Ich fand ehrlich gesagt den Titel ganz cool, aber ich bin mir noch nicht ganz sicher, wo das hinführen wird. Mir ist vor kurzem nochmal aufgefallen, wie stark mich Märchen geprägt haben. Meine Eltern haben zu Hause einen Haufen an Krimskrams und Büchern und da sich die Wohnung meiner Eltern immer nur minimal verändert, stöber ich da immer wieder rum. Und obwohl die Sachen ja immer die gleichen sind, sind sie doch immer wieder anders, weil ich meine Eltern nur alle paar Monate besuche und in der Zeit wieder neue Einblicke bekomme oder neue Erfahrungen mache.

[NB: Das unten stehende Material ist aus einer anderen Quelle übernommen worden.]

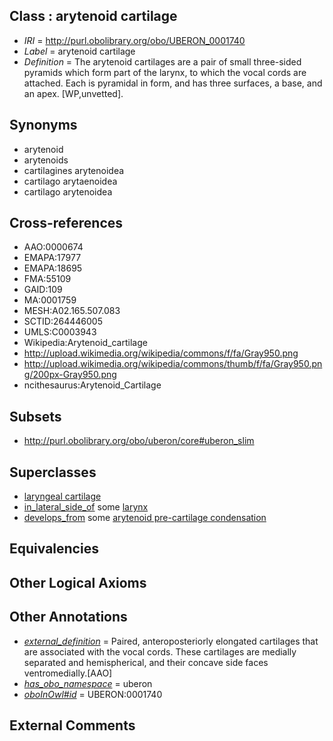 
## Class : arytenoid cartilage

 * *IRI* = http://purl.obolibrary.org/obo/UBERON_0001740
 * *Label* = arytenoid cartilage
 * *Definition* = The arytenoid cartilages are a pair of small three-sided pyramids which form part of the larynx, to which the vocal cords are attached. Each is pyramidal in form, and has three surfaces, a base, and an apex. [WP,unvetted].

## Synonyms

 * arytenoid
 * arytenoids
 * cartilagines arytenoidea
 * cartilago arytaenoidea
 * cartilago arytenoidea

## Cross-references

 * AAO:0000674
 * EMAPA:17977
 * EMAPA:18695
 * FMA:55109
 * GAID:109
 * MA:0001759
 * MESH:A02.165.507.083
 * SCTID:264446005
 * UMLS:C0003943
 * Wikipedia:Arytenoid_cartilage
 * http://upload.wikimedia.org/wikipedia/commons/f/fa/Gray950.png
 * http://upload.wikimedia.org/wikipedia/commons/thumb/f/fa/Gray950.png/200px-Gray950.png
 * ncithesaurus:Arytenoid_Cartilage

## Subsets

 * http://purl.obolibrary.org/obo/uberon/core#uberon_slim

## Superclasses

 * [laryngeal cartilage](../../UBERON/39/UBERON_0001739.md)
 * [in_lateral_side_of](../../BSPO/26/BSPO_0000126.md) some [larynx](../../UBERON/37/UBERON_0001737.md)
 * [develops_from](../../RO/02/RO_0002202.md) some [arytenoid pre-cartilage condensation](../../UBERON/20/UBERON_0010220.md)

## Equivalencies


## Other Logical Axioms


## Other Annotations

 * *[external_definition](../../UBPROP/01/UBPROP_0000001.md)* = Paired, anteroposteriorly elongated cartilages that are associated with the vocal cords. These cartilages are medially separated and hemispherical, and their concave side faces ventromedially.[AAO]
 * *[has_obo_namespace](../../ce/oboInOwl#hasOBONamespace.md)* = uberon
 * *[oboInOwl#id](../../id/oboInOwl#id.md)* = UBERON:0001740

## External Comments

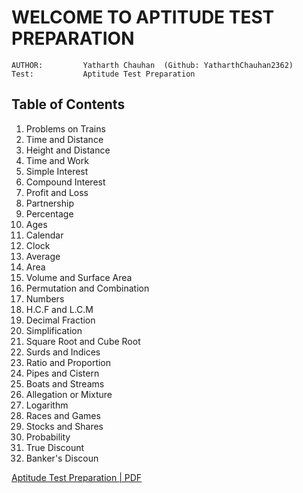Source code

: # **WELCOME TO APTITUDE TEST PREPARATION**

    AUTHOR:         Yatharth Chauhan  (Github: YatharthChauhan2362)
    Test:           Aptitude Test Preparation

## Table of Contents

1. Problems on Trains
2. Time and Distance
3. Height and Distance
4. Time and Work
5. Simple Interest
6. Compound Interest
7. Profit and Loss
8. Partnership
9. Percentage
10. Ages
11. Calendar
12. Clock
13. Average
14. Area
15. Volume and Surface Area
16. Permutation and Combination
17. Numbers
18. H.C.F and L.C.M
19. Decimal Fraction
20. Simplification
21. Square Root and Cube Root
22. Surds and Indices
23. Ratio and Proportion
24. Pipes and Cistern
25. Boats and Streams
26. Allegation or Mixture
27. Logarithm
28. Races and Games
29. Stocks and Shares
30. Probability
31. True Discount
32. Banker's Discoun

[Aptitude Test Preparation | PDF](https://www.linkedin.com/posts/yatharth-chauhan-729674202_aptitude-test-preparation-yatharth-chauhan-activity-7034745207799627776--qVM?utm_source=share&utm_medium=member_desktop)

<!--
33. [Problems on Trains](#Problems-on-Trains)
34. [Time and Distance](#Time-and-Distance)
35. [Height and Distance](#Height-and-Distance)
36. [Time and Work](#Time-and-Work)
37. [Simple Interest](#Simple-Interest)
38. [Compound Interest](#Compound-Interest)
39. [Profit and Loss](#Profit-and-Loss)
40. [Partnership](#Partnership)
41. [Percentage](#Percentage)
42. [Problems on Ages](#Problems-on-Ages)
43. [Calendar](#Calendar)
44. [Clock](#Clock)
45. [Average](#Average)
46. [Area](#Area)
47. [Volume and Surface Area](#Volume-and-Surface-Area)
48. [Permutation and Combination](#Permutation-and-Combination)
49. [Numbers](#Numbers)
50. [Problems on Numbers](#Problems-on-Numbers)
51. [Problems on H.C.F and L.C.M](#Problems-on-H.C.F-and-L.C.M)
52. [Decimal Fraction](#Decimal-Fraction)
53. [Simplification](#Simplification)
54. [Square Root and Cube Root](#Square-Root-and-Cube-Root)
55. [Surds and Indices](#Surds-and-Indices)
56. [Ratio and Proportion](#Ratio-and-Proportion)
57. [Chain Rule](#Chain-Rule)
58. [Pipes and Cistern](#Pipes-and-Cistern)
59. [Boats and Streams](#Boats-and-Streams)
60. [Alligation or Mixture](#Alligation-or-Mixture)
61. [Logarithm](#Logarithm)
62. [Races and Games](#Races-and-Games)
63. [Stocks and Shares](#Stocks-and-Shares)
64. [Probability](#Probability)
65. [True Discount](#True-Discount)
66. [Banker's Discount](#Banker's-Discount)
67. [Odd Man Out and Series](#Odd-Man-Out-and-Series) -->

<!-- # Problems on Trains

# Time and Distance

# Height and Distance

# Time and Work

# Simple Interest

# Compound Interest

# Profit and Loss

# Partnership

# Percentage

# Problems on Ages

# Calendar

# Clock

# Average

# Area

# Volume and Surface Area

# Permutation and Combination

# Numbers

# Problems on Numbers

# Problems on H.C.F and L.C.M

# Decimal Fraction

# Simplification

# Square Root and Cube Root

# Surds and Indices

# Ratio and Proportion

# Chain Rule

# Pipes and Cistern

# Boats and Streams

# Alligation or Mixture

# Logarithm

# Races and Games

# Stocks and Shares

# Probability

# True Discount

# Banker's Discount

# Odd Man Out and Series -->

Diesmal stieß ich auf einige vietnamesische Märchen und fing an ein wenig in den alten Geschichten zu stöbern. Auch früher habe ich viele Märchen und Fabeln mitbekommen. Als ich noch in der Grundschule war, war der Bibliotheksbesuch für mich immer ein besonderes Ereignis. Wir sind mit meiner Mutter immer mit dem Auto zur übernächsten Bibliothek gefahren. Sie war zwar etwas weiter weg, aber dafür gab es eine größere Auswahl, da das der Hauptbibliothekszweig des Bezirks war. Und ich kam eigentlich nie nach Hause ohne paar Hörbücher oder das magische Baumhaus. Als Grundschüler hatte ich ja auch noch einen sehr überschaubaren Horizont. Ich spielte bloß in meinem Block oder im Park und wenn es weiterging, fuhren mich meine Eltern hin. Bis auf die wenigen Kids (von denen ich mit niemanden mehr Kontakt habe) hatte ich ja nicht so viel zu tun, außer zu lesen.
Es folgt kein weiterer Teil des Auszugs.